Bishop Paul Mason, the lead bishop on healthcare and mental health, said: "These guidelines hope to provide you with some information to help you make a well-informed decision about donating your organs after death. It is important to discuss this with your family and loved ones so that they are aware of your decision and can honor it."
"In turn, it is hoped that this may help to start a conversation so that you too are able to make an informed choice about loved ones when the time comes."
He noted that the Human Tissue Authority (HTA), the public body regulating the removal, storage and use of organs, had updated its code of practice. He said the HTA had strengthened the sections relating to faith and brought "further clarity" to the potential case of a family objecting to the donation of a relative's organs where consent has been presumed.
Bishop Mason recently wrote to NHS Blood and Transplant (NHSBT), which oversees the supply of blood, organs and tissues within the NHS, concerning organ donation and the coronavirus pandemic.
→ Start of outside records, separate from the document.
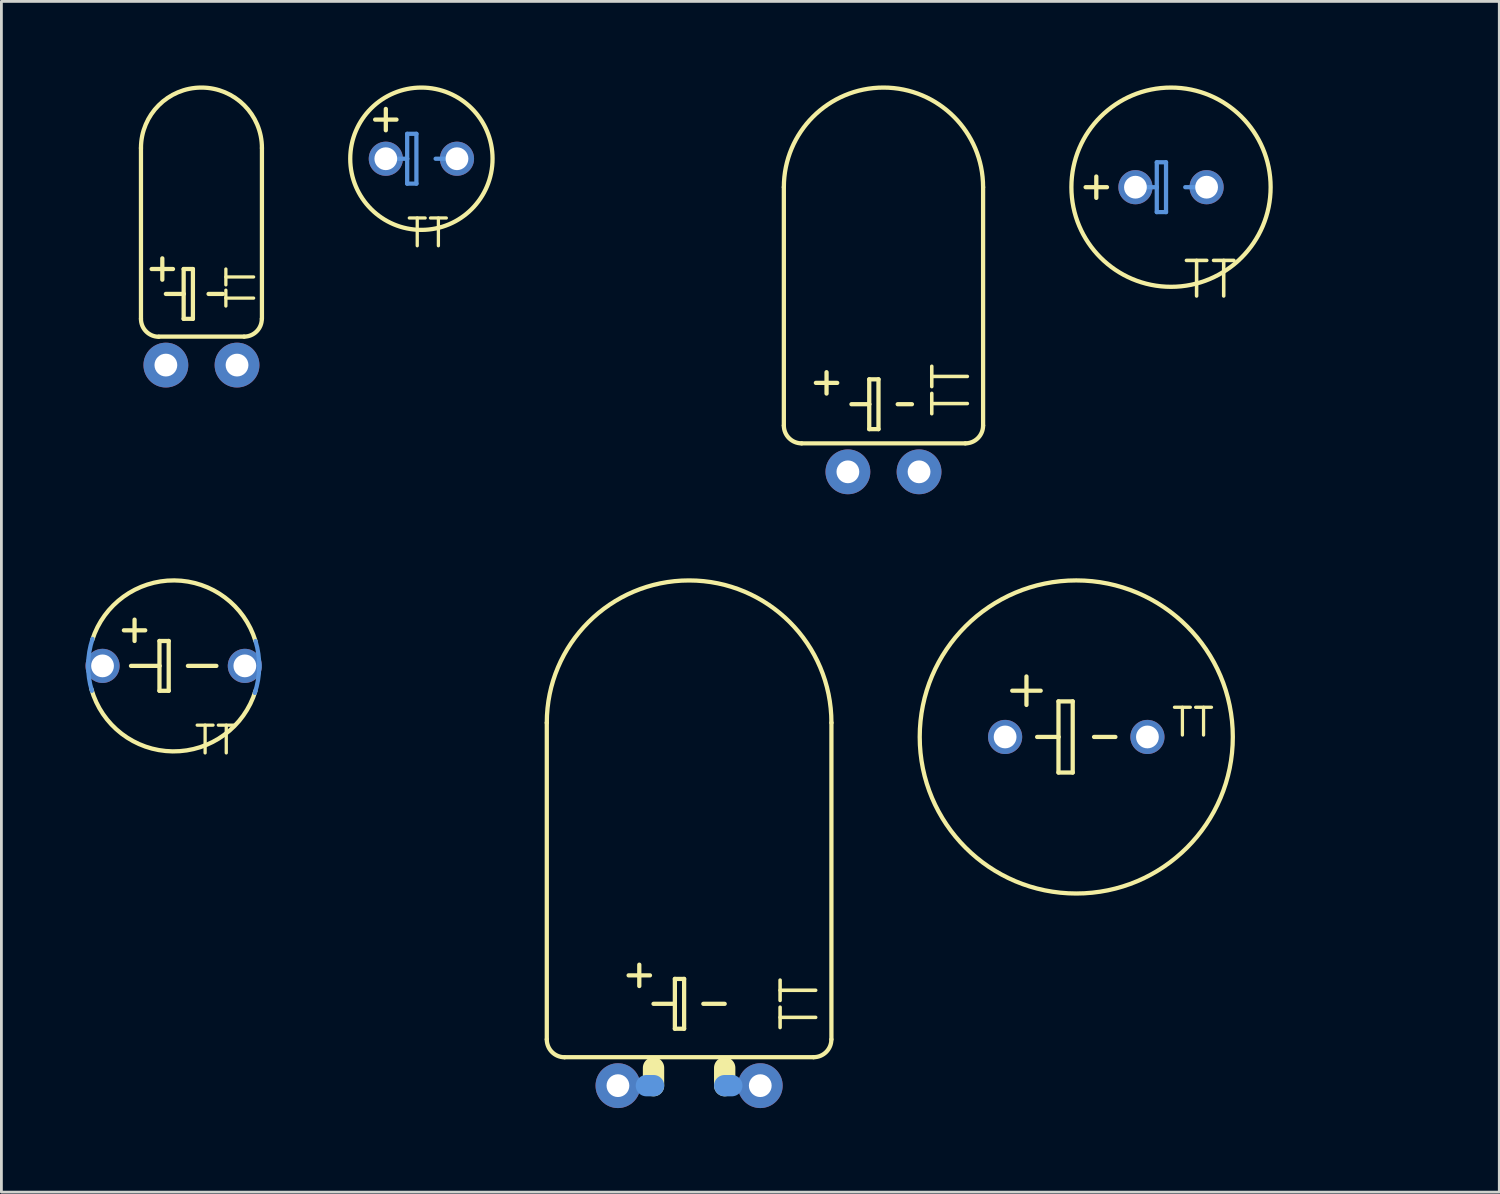
<source format=kicad_pcb>
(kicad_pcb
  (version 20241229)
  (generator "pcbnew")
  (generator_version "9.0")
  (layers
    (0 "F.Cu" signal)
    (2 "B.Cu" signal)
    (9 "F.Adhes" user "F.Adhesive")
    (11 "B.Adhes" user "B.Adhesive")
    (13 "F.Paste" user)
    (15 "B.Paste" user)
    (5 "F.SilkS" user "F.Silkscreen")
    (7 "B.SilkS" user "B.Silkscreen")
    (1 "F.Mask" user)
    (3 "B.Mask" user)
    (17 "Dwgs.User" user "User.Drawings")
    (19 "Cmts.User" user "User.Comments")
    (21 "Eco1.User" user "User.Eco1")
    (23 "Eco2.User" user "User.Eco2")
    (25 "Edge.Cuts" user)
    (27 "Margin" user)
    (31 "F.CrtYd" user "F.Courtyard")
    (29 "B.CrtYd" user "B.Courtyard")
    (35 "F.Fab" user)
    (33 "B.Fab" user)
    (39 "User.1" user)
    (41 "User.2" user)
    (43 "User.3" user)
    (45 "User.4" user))
  (footprint "TT2D4L"
    (layer "F.Cu")
    (at 4.141 9.982)
    (property "Reference" "TT2D4L" (at -3.175 -5.207 90) (layer "Eco1.User") (effects (font (size 1.27 1.27) (thickness 0.127))))
    (attr through_hole)
    (fp_line (start -2.159 -7.747) (end -2.159 -1.651) (stroke (width 0.152) (type solid)) (layer "F.SilkS"))
    (fp_line (start -1.778 -3.429) (end -1.016 -3.429) (stroke (width 0.152) (type solid)) (layer "F.SilkS"))
    (fp_line (start -1.524 -1.016) (end 1.524 -1.016) (stroke (width 0.152) (type solid)) (layer "F.SilkS"))
    (fp_line (start -1.397 -3.81) (end -1.397 -3.048) (stroke (width 0.152) (type solid)) (layer "F.SilkS"))
    (fp_line (start -1.27 -2.54) (end -0.635 -2.54) (stroke (width 0.152) (type solid)) (layer "F.SilkS"))
    (fp_line (start -0.635 -3.429) (end -0.635 -2.54) (stroke (width 0.152) (type solid)) (layer "F.SilkS"))
    (fp_line (start -0.635 -2.54) (end -0.635 -1.651) (stroke (width 0.152) (type solid)) (layer "F.SilkS"))
    (fp_line (start -0.635 -1.651) (end -0.305 -1.651) (stroke (width 0.152) (type solid)) (layer "F.SilkS"))
    (fp_line (start -0.305 -3.429) (end -0.635 -3.429) (stroke (width 0.152) (type solid)) (layer "F.SilkS"))
    (fp_line (start -0.305 -1.651) (end -0.305 -3.429) (stroke (width 0.152) (type solid)) (layer "F.SilkS"))
    (fp_line (start 0.254 -2.54) (end 0.762 -2.54) (stroke (width 0.152) (type solid)) (layer "F.SilkS"))
    (fp_line (start 2.159 -7.747) (end 2.159 -1.651) (stroke (width 0.152) (type solid)) (layer "F.SilkS"))
    (fp_arc (start -2.159 -7.747) (mid 0 -9.906) (end 2.159 -7.747) (stroke (width 0.1524) (type solid)) (layer "F.SilkS"))
    (fp_arc (start -1.524 -1.01092) (mid -1.974065 -1.199447) (end -2.159 -1.651) (stroke (width 0.1524) (type solid)) (layer "F.SilkS"))
    (fp_arc (start 2.15392 -1.651) (mid 1.970473 -1.203039) (end 1.524 -1.016) (stroke (width 0.1524) (type solid)) (layer "F.SilkS"))
    (fp_text user "TT" (at 1.41 -2.769 90) (layer "F.SilkS") (effects (font (size 0.991 0.991) (thickness 0.117))))
    (pad "+" thru_hole oval (at -1.27 0) (size 1.6 1.6) (drill 0.813) (layers "*.Cu" "*.Mask"))
    (pad "-" thru_hole oval (at 1.27 0) (size 1.6 1.6) (drill 0.813) (layers "*.Cu" "*.Mask")))
  (footprint "TT2D5"
    (layer "F.Cu")
    (at 11.992 2.616)
    (property "Reference" "TT2D5" (at 5.08 -0.635 0) (layer "Eco1.User") (effects (font (size 1.27 1.27) (thickness 0.127))))
    (attr through_hole)
    (fp_line (start -1.27 -1.016) (end -1.27 -1.778) (stroke (width 0.152) (type solid)) (layer "F.SilkS"))
    (fp_line (start -0.889 -1.397) (end -1.651 -1.397) (stroke (width 0.152) (type solid)) (layer "F.SilkS"))
    (fp_circle (center 0 0) (end 2.54 0) (stroke (width 0.152) (type solid)) (fill no) (layer "F.SilkS"))
    (fp_line (start -1.016 0) (end -0.508 0) (stroke (width 0.152) (type solid)) (layer "Cmts.User"))
    (fp_line (start -0.508 -0.889) (end -0.508 0) (stroke (width 0.152) (type solid)) (layer "Cmts.User"))
    (fp_line (start -0.508 0) (end -0.508 0.889) (stroke (width 0.152) (type solid)) (layer "Cmts.User"))
    (fp_line (start -0.508 0.889) (end -0.178 0.889) (stroke (width 0.152) (type solid)) (layer "Cmts.User"))
    (fp_line (start -0.178 -0.889) (end -0.508 -0.889) (stroke (width 0.152) (type solid)) (layer "Cmts.User"))
    (fp_line (start -0.178 0.889) (end -0.178 -0.889) (stroke (width 0.152) (type solid)) (layer "Cmts.User"))
    (fp_line (start 0.508 0) (end 1.016 0) (stroke (width 0.152) (type solid)) (layer "Cmts.User"))
    (fp_text user "TT" (at 0.229 2.654 0) (layer "F.SilkS") (effects (font (size 0.991 0.991) (thickness 0.117))))
    (pad "+" thru_hole oval (at -1.27 0) (size 1.219 1.219) (drill 0.813) (layers "*.Cu" "*.Mask"))
    (pad "-" thru_hole oval (at 1.27 0) (size 1.219 1.219) (drill 0.813) (layers "*.Cu" "*.Mask")))
  (footprint "TT5D11L"
    (layer "F.Cu")
    (at 21.548 35.703)
    (property "Reference" "TT5D11L" (at -6.096 -5.08 90) (layer "Eco1.User") (effects (font (size 1.27 1.27) (thickness 0.127))))
    (attr through_hole)
    (fp_line (start -5.08 -12.954) (end -5.08 -1.651) (stroke (width 0.152) (type solid)) (layer "F.SilkS"))
    (fp_line (start -4.445 -1.016) (end 4.445 -1.016) (stroke (width 0.152) (type solid)) (layer "F.SilkS"))
    (fp_line (start -2.159 -3.937) (end -1.397 -3.937) (stroke (width 0.152) (type solid)) (layer "F.SilkS"))
    (fp_line (start -1.778 -4.318) (end -1.778 -3.556) (stroke (width 0.152) (type solid)) (layer "F.SilkS"))
    (fp_line (start -1.27 -2.921) (end -0.508 -2.921) (stroke (width 0.152) (type solid)) (layer "F.SilkS"))
    (fp_line (start -1.27 -0.635) (end -1.27 0) (stroke (width 0.762) (type solid)) (layer "F.SilkS"))
    (fp_line (start -0.508 -3.81) (end -0.508 -2.921) (stroke (width 0.152) (type solid)) (layer "F.SilkS"))
    (fp_line (start -0.508 -2.921) (end -0.508 -2.032) (stroke (width 0.152) (type solid)) (layer "F.SilkS"))
    (fp_line (start -0.508 -2.032) (end -0.178 -2.032) (stroke (width 0.152) (type solid)) (layer "F.SilkS"))
    (fp_line (start -0.178 -3.81) (end -0.508 -3.81) (stroke (width 0.152) (type solid)) (layer "F.SilkS"))
    (fp_line (start -0.178 -2.032) (end -0.178 -3.81) (stroke (width 0.152) (type solid)) (layer "F.SilkS"))
    (fp_line (start 0.508 -2.921) (end 1.27 -2.921) (stroke (width 0.152) (type solid)) (layer "F.SilkS"))
    (fp_line (start 1.27 -0.635) (end 1.27 0) (stroke (width 0.762) (type solid)) (layer "F.SilkS"))
    (fp_line (start 5.08 -12.954) (end 5.08 -1.651) (stroke (width 0.152) (type solid)) (layer "F.SilkS"))
    (fp_arc (start -5.08 -12.954) (mid 0 -18.034) (end 5.08 -12.954) (stroke (width 0.1524) (type solid)) (layer "F.SilkS"))
    (fp_arc (start -4.44754 -1.01346) (mid -4.895809 -1.201243) (end -5.08 -1.651) (stroke (width 0.1524) (type solid)) (layer "F.SilkS"))
    (fp_arc (start 5.07746 -1.64846) (mid 4.892217 -1.201243) (end 4.445 -1.016) (stroke (width 0.1524) (type solid)) (layer "F.SilkS"))
    (fp_line (start -1.524 0) (end -1.27 0) (stroke (width 0.762) (type solid)) (layer "Cmts.User"))
    (fp_line (start 1.524 0) (end 1.27 0) (stroke (width 0.762) (type solid)) (layer "Cmts.User"))
    (fp_text user "TT" (at 3.937 -2.921 90) (layer "F.SilkS") (effects (font (size 1.27 1.27) (thickness 0.127))))
    (pad "+" thru_hole oval (at -2.54 0) (size 1.6 1.6) (drill 0.813) (layers "*.Cu" "*.Mask"))
    (pad "-" thru_hole oval (at 2.54 0) (size 1.6 1.6) (drill 0.813) (layers "*.Cu" "*.Mask")))
  (footprint "TT5D11"
    (layer "F.Cu")
    (at 35.368 23.256)
    (property "Reference" "TT5D11" (at 7.112 -3.175 0) (layer "Eco1.User") (effects (font (size 1.27 1.27) (thickness 0.127))))
    (attr through_hole)
    (fp_line (start -1.778 -2.159) (end -1.778 -1.143) (stroke (width 0.152) (type solid)) (layer "F.SilkS"))
    (fp_line (start -1.397 0) (end -0.635 0) (stroke (width 0.152) (type solid)) (layer "F.SilkS"))
    (fp_line (start -1.27 -1.651) (end -2.286 -1.651) (stroke (width 0.152) (type solid)) (layer "F.SilkS"))
    (fp_line (start -0.635 -1.27) (end -0.635 0) (stroke (width 0.152) (type solid)) (layer "F.SilkS"))
    (fp_line (start -0.635 0) (end -0.635 1.27) (stroke (width 0.152) (type solid)) (layer "F.SilkS"))
    (fp_line (start -0.635 1.27) (end -0.127 1.27) (stroke (width 0.152) (type solid)) (layer "F.SilkS"))
    (fp_line (start -0.127 -1.27) (end -0.635 -1.27) (stroke (width 0.152) (type solid)) (layer "F.SilkS"))
    (fp_line (start -0.127 1.27) (end -0.127 -1.27) (stroke (width 0.152) (type solid)) (layer "F.SilkS"))
    (fp_line (start 0.635 0) (end 1.397 0) (stroke (width 0.152) (type solid)) (layer "F.SilkS"))
    (fp_circle (center 0 0) (end 5.588 0) (stroke (width 0.152) (type solid)) (fill no) (layer "F.SilkS"))
    (fp_text user "TT" (at 4.166 -0.521 0) (layer "F.SilkS") (effects (font (size 0.991 0.991) (thickness 0.117))))
    (pad "+" thru_hole oval (at -2.54 0) (size 1.219 1.219) (drill 0.813) (layers "*.Cu" "*.Mask"))
    (pad "-" thru_hole oval (at 2.54 0) (size 1.219 1.219) (drill 0.813) (layers "*.Cu" "*.Mask")))
  (footprint "TT2D7"
    (layer "F.Cu")
    (at 38.75 3.632)
    (property "Reference" "TT2D7" (at 5.842 -1.27 0) (layer "Eco1.User") (effects (font (size 1.27 1.27) (thickness 0.127))))
    (attr through_hole)
    (fp_line (start -2.667 0.381) (end -2.667 -0.381) (stroke (width 0.152) (type solid)) (layer "F.SilkS"))
    (fp_line (start -2.286 0) (end -3.048 0) (stroke (width 0.152) (type solid)) (layer "F.SilkS"))
    (fp_circle (center 0 0) (end 3.556 0) (stroke (width 0.152) (type solid)) (fill no) (layer "F.SilkS"))
    (fp_line (start -1.016 0) (end -0.508 0) (stroke (width 0.152) (type solid)) (layer "Cmts.User"))
    (fp_line (start -0.508 -0.889) (end -0.508 0) (stroke (width 0.152) (type solid)) (layer "Cmts.User"))
    (fp_line (start -0.508 0) (end -0.508 0.889) (stroke (width 0.152) (type solid)) (layer "Cmts.User"))
    (fp_line (start -0.508 0.889) (end -0.178 0.889) (stroke (width 0.152) (type solid)) (layer "Cmts.User"))
    (fp_line (start -0.178 -0.889) (end -0.508 -0.889) (stroke (width 0.152) (type solid)) (layer "Cmts.User"))
    (fp_line (start -0.178 0.889) (end -0.178 -0.889) (stroke (width 0.152) (type solid)) (layer "Cmts.User"))
    (fp_line (start 0.508 0) (end 1.016 0) (stroke (width 0.152) (type solid)) (layer "Cmts.User"))
    (fp_text user "TT" (at 1.397 3.302 0) (layer "F.SilkS") (effects (font (size 1.27 1.27) (thickness 0.127))))
    (pad "+" thru_hole oval (at -1.27 0) (size 1.219 1.219) (drill 0.813) (layers "*.Cu" "*.Mask"))
    (pad "-" thru_hole oval (at 1.27 0) (size 1.219 1.219) (drill 0.813) (layers "*.Cu" "*.Mask")))
  (footprint "TT2D7L"
    (layer "F.Cu")
    (at 28.486 13.792)
    (property "Reference" "TT2D7L" (at -4.572 -5.08 90) (layer "Eco1.User") (effects (font (size 1.27 1.27) (thickness 0.127))))
    (attr through_hole)
    (fp_line (start -3.556 -10.16) (end -3.556 -1.651) (stroke (width 0.152) (type solid)) (layer "F.SilkS"))
    (fp_line (start -2.921 -1.016) (end 2.921 -1.016) (stroke (width 0.152) (type solid)) (layer "F.SilkS"))
    (fp_line (start -2.413 -3.175) (end -1.651 -3.175) (stroke (width 0.152) (type solid)) (layer "F.SilkS"))
    (fp_line (start -2.032 -2.794) (end -2.032 -3.556) (stroke (width 0.152) (type solid)) (layer "F.SilkS"))
    (fp_line (start -1.143 -2.413) (end -0.508 -2.413) (stroke (width 0.152) (type solid)) (layer "F.SilkS"))
    (fp_line (start -0.508 -3.302) (end -0.508 -2.413) (stroke (width 0.152) (type solid)) (layer "F.SilkS"))
    (fp_line (start -0.508 -2.413) (end -0.508 -1.524) (stroke (width 0.152) (type solid)) (layer "F.SilkS"))
    (fp_line (start -0.508 -1.524) (end -0.178 -1.524) (stroke (width 0.152) (type solid)) (layer "F.SilkS"))
    (fp_line (start -0.178 -3.302) (end -0.508 -3.302) (stroke (width 0.152) (type solid)) (layer "F.SilkS"))
    (fp_line (start -0.178 -1.524) (end -0.178 -3.302) (stroke (width 0.152) (type solid)) (layer "F.SilkS"))
    (fp_line (start 0.508 -2.413) (end 1.016 -2.413) (stroke (width 0.152) (type solid)) (layer "F.SilkS"))
    (fp_line (start 3.556 -10.16) (end 3.556 -1.651) (stroke (width 0.152) (type solid)) (layer "F.SilkS"))
    (fp_arc (start -3.556 -10.16) (mid 0 -13.716) (end 3.556 -10.16) (stroke (width 0.1524) (type solid)) (layer "F.SilkS"))
    (fp_arc (start -2.921 -1.016) (mid -3.370013 -1.201987) (end -3.556 -1.651) (stroke (width 0.1524) (type solid)) (layer "F.SilkS"))
    (fp_arc (start 3.556 -1.651) (mid 3.370013 -1.201987) (end 2.921 -1.016) (stroke (width 0.1524) (type solid)) (layer "F.SilkS"))
    (fp_text user "TT" (at 2.413 -2.921 90) (layer "F.SilkS") (effects (font (size 1.27 1.27) (thickness 0.127))))
    (pad "+" thru_hole oval (at -1.27 0) (size 1.6 1.6) (drill 0.813) (layers "*.Cu" "*.Mask"))
    (pad "-" thru_hole oval (at 1.27 0) (size 1.6 1.6) (drill 0.813) (layers "*.Cu" "*.Mask")))
  (footprint "TT5D6"
    (layer "F.Cu")
    (at 3.15 20.719)
    (property "Reference" "TT5D6" (at 5.461 -1.016 0) (layer "Eco1.User") (effects (font (size 1.27 1.27) (thickness 0.127))))
    (attr through_hole)
    (fp_line (start -1.778 -1.27) (end -1.016 -1.27) (stroke (width 0.152) (type solid)) (layer "F.SilkS"))
    (fp_line (start -1.524 0) (end -0.508 0) (stroke (width 0.152) (type solid)) (layer "F.SilkS"))
    (fp_line (start -1.397 -1.651) (end -1.397 -0.889) (stroke (width 0.152) (type solid)) (layer "F.SilkS"))
    (fp_line (start -0.508 -0.889) (end -0.508 0) (stroke (width 0.152) (type solid)) (layer "F.SilkS"))
    (fp_line (start -0.508 0) (end -0.508 0.889) (stroke (width 0.152) (type solid)) (layer "F.SilkS"))
    (fp_line (start -0.508 0.889) (end -0.178 0.889) (stroke (width 0.152) (type solid)) (layer "F.SilkS"))
    (fp_line (start -0.178 -0.889) (end -0.508 -0.889) (stroke (width 0.152) (type solid)) (layer "F.SilkS"))
    (fp_line (start -0.178 0.889) (end -0.178 -0.889) (stroke (width 0.152) (type solid)) (layer "F.SilkS"))
    (fp_line (start 0.508 0) (end 1.524 0) (stroke (width 0.152) (type solid)) (layer "F.SilkS"))
    (fp_arc (start -2.90576 -0.92964) (mid 0.020821 -3.050777) (end 2.918178 -0.889892) (stroke (width 0.1524) (type solid)) (layer "F.SilkS"))
    (fp_arc (start 2.919169 0.890024) (mid -0.034936 3.051634) (end -2.93878 0.82296) (stroke (width 0.1524) (type solid)) (layer "F.SilkS"))
    (fp_arc (start -2.921 0.889) (mid -3.053044 -0.0385) (end -2.897653 -0.962376) (stroke (width 0.1524) (type solid)) (layer "Cmts.User"))
    (fp_arc (start 2.920956 -0.885509) (mid 3.051944 0.041814) (end 2.8956 0.9652) (stroke (width 0.1524) (type solid)) (layer "Cmts.User"))
    (fp_text user "TT" (at 1.499 2.654 0) (layer "F.SilkS") (effects (font (size 0.991 0.991) (thickness 0.117))))
    (pad "+" thru_hole oval (at -2.54 0) (size 1.219 1.219) (drill 0.813) (layers "*.Cu" "*.Mask"))
    (pad "-" thru_hole oval (at 2.54 0) (size 1.219 1.219) (drill 0.813) (layers "*.Cu" "*.Mask")))
  (gr_rect
    (start -3 -3)
    (end 50.468 39.503)
    (stroke (width 0.1) (type default))
    (fill no)
    (layer "Edge.Cuts")))
</source>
In reply, NHSBT said: 'We continue to offer families the opportunity to seek advice about organ donation from a faith leader, in this case a priest. Our specialist nurses would facilitate those discussions and depending on the situation in the hospital, this would be supported, either face to face or by phone. It will come down to local hospital policies whether or not such practices can continue due to COVID-19."
It added that those who tested positive for COVID-19 or were exposed to the virus would not be considered as organ donors.